Republicans also took the opportunity to attempt to ask for information about Vice President Kamala Harris. They asked if Wray has had regular briefings with Harris, what her demeanor is like, and what issues she appeared concerned about. Democrats also took the opportunity to deflect the subject of the hearing by asking Wray about Project 2025. Neither of these lines of questioning had any business being asked in a hearing about the attempted assassination of the leader of the MAGA party.
The Christian Nationalists are coming for Obergefell and other landmark laws
On Monday, Kim Davis, the former Kentucky county clerk who denied marriage licenses to gay couples in defiance of the 2015 Supreme Court ruling in Obergefell v. Hodges, filed a lawsuit to reverse the landmark civil rights law. The request is part of Davis’ appeal of a jury’s 2023 decision awarding the couple $100K in damages for her blatant discrimination against the LGBTQ community. And, sadly, taking away the right to same-sex marriage is not the only precedent reversal she is asking the court to reconsider. In her 73-page brief with the 6th Circuit Court of Appeals, she is also asking the court to “reconsider” Lawrence v. Texas (the right to same-sex intimacy) and Griswold v. Connecticut (the right to birth control).
It may seem odd that Davis would blatantly overreach in an appeal to avoid paying a bigotry debt. But it’s clear that the religious hate group representing her got Supreme Court Justice Clarence Thomas’ message and they’re using her case to get the legal ball rolling on overturning all rights for people they can’t control.
Davis has been represented by Orlando, Florida-based Liberty Counsel since at least 2015, a virulent anti-LGBTQ nonprofit that illegally operates as a political organization.

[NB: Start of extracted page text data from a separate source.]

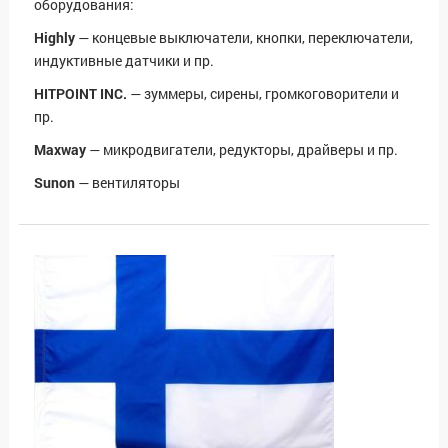
оборудования:
Highly
— концевые выключатели, кнопки, переключатели,
индуктивные датчики и пр.
HITPOINT INC.
— зуммеры, сирены, громкоговорители и
пр.
Maxway
— микродвигатели, редукторы, драйверы и пр.
Sunon
— вентиляторы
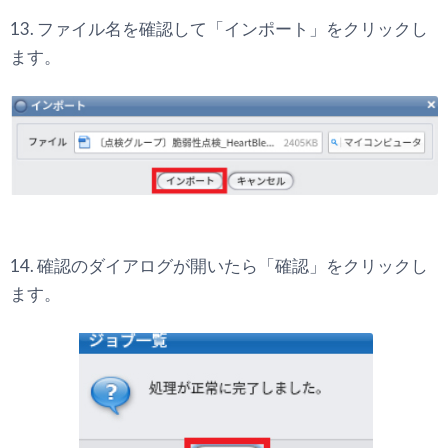
13. ファイル名を確認して「インポート」をクリックし
ます。
14. 確認のダイアログが開いたら「確認」をクリックし
ます。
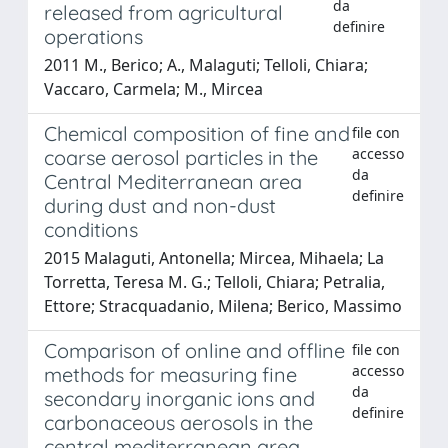
da
released from agricultural
definire
operations
2011 M., Berico; A., Malaguti; Telloli, Chiara;
Vaccaro, Carmela; M., Mircea
Chemical composition of fine and
file con
accesso
coarse aerosol particles in the
da
Central Mediterranean area
definire
during dust and non-dust
conditions
2015 Malaguti, Antonella; Mircea, Mihaela; La
Torretta, Teresa M. G.; Telloli, Chiara; Petralia,
Ettore; Stracquadanio, Milena; Berico, Massimo
Comparison of online and offline
file con
accesso
methods for measuring fine
da
secondary inorganic ions and
definire
carbonaceous aerosols in the
central mediterranean area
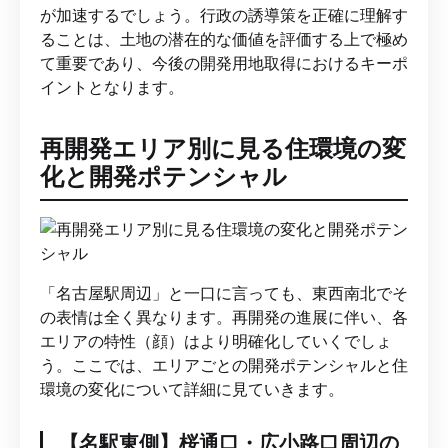
が加速するでしょう。行政の誘導策を正確に理解す
ることは、土地の潜在的な価値を評価する上で極め
て重要であり、今後の開発用地取得におけるキーポ
イントとなります。
再開発エリア別に見る住環境の変
化と開発ポテンシャル
「名古屋駅周辺」と一口に言っても、東西南北でそ
の表情は全く異なります。再開発の進展に伴い、各
エリアの特性（顔）はより明確化していくでしょ
う。ここでは、エリアごとの開発ポテンシャルと住
環境の変化について詳細に見ていきます。
【名駅東側】桜通口・広小路口周辺の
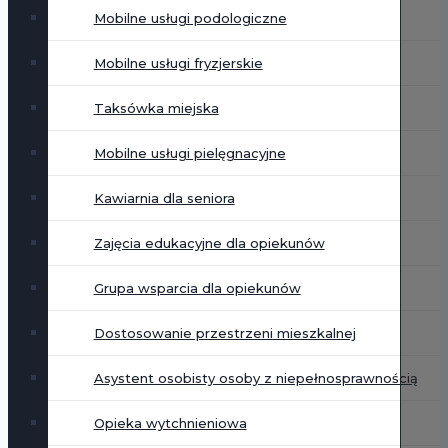
Mobilne usługi podologiczne
Mobilne usługi fryzjerskie
Taksówka miejska
Mobilne usługi pielęgnacyjne
Kawiarnia dla seniora
Zajęcia edukacyjne dla opiekunów
Grupa wsparcia dla opiekunów
Dostosowanie przestrzeni mieszkalnej
Asystent osobisty osoby z niepełnosprawnością
Opieka wytchnieniowa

The group currently opposes Florida’s abortion ballot measure and has openly threatened to file a lawsuit to ask the court to declare fetal personhood or issue a total abortion ban if the measure passes.
Notably, the brief written by Liberty Counsel cites the concurring opinion by Justice Clarence Thomas in Dobbs v. Jackson Women’s Health Organization. It argues that “Obergefell should be overturned for the same reasons articulated by the court in Dobbs”—that it “was wrong when it was decided and it is wrong today because it was based entirely on the ‘legal fiction’ of substantive due process, which lacks any basis in the Constitution.” This is the same language Thomas used in his opinion, which no other justice joined. He also wrote that the court should also overrule Lawrence and Griswold, suggesting that both decisions were “demonstrably erroneous.” The cherry on top was the bat signal he sent out to religious bigots. He wrote that no one has asked the court to overturn these rulings and that he would like someone to do so. Liberty Counsel got the message.

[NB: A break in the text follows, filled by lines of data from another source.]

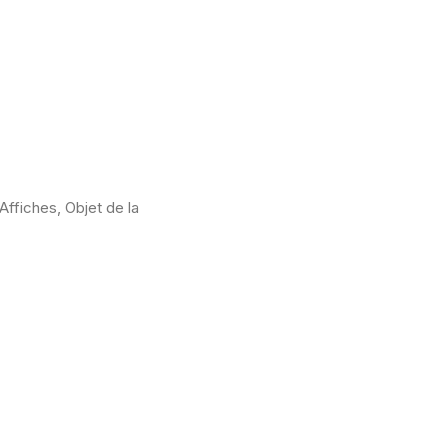
ffiches, Objet de la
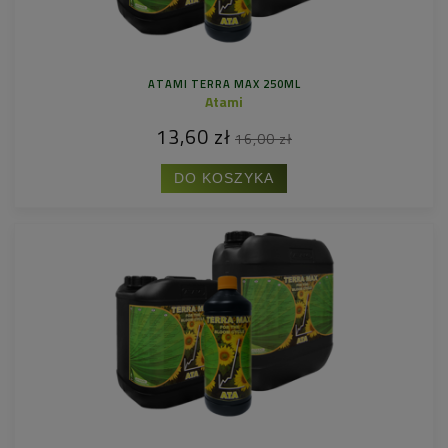
ATAMI TERRA MAX 250ML
Atami
13,60 zł
16,00 zł
DO KOSZYKA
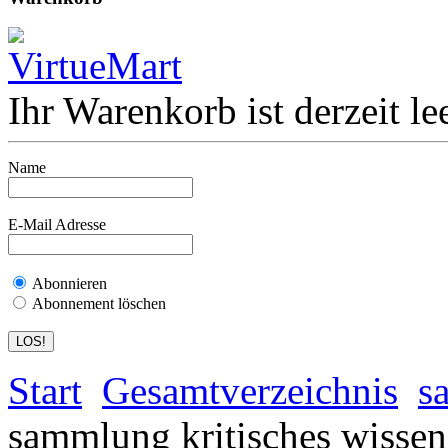
Ihr Warenkorb ist derzeit lee
Name
E-Mail Adresse
Abonnieren
Abonnement löschen
Start
Gesamtverzeichnis
s
sammlung kritisches wissen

Thomas wasn’t the only Supreme Court Justice cited in the brief. It also cited Justice Samuel Alito’s Originalist language in the majority opinion he wrote for Dobbs. Specifically, Alito’s “history and tradition” test. The brief writes, “even if substantive due process is not itself overturned, Obergefell should be, because the right to same-sex marriage is neither carefully described nor deeply rooted in the nation’s history.”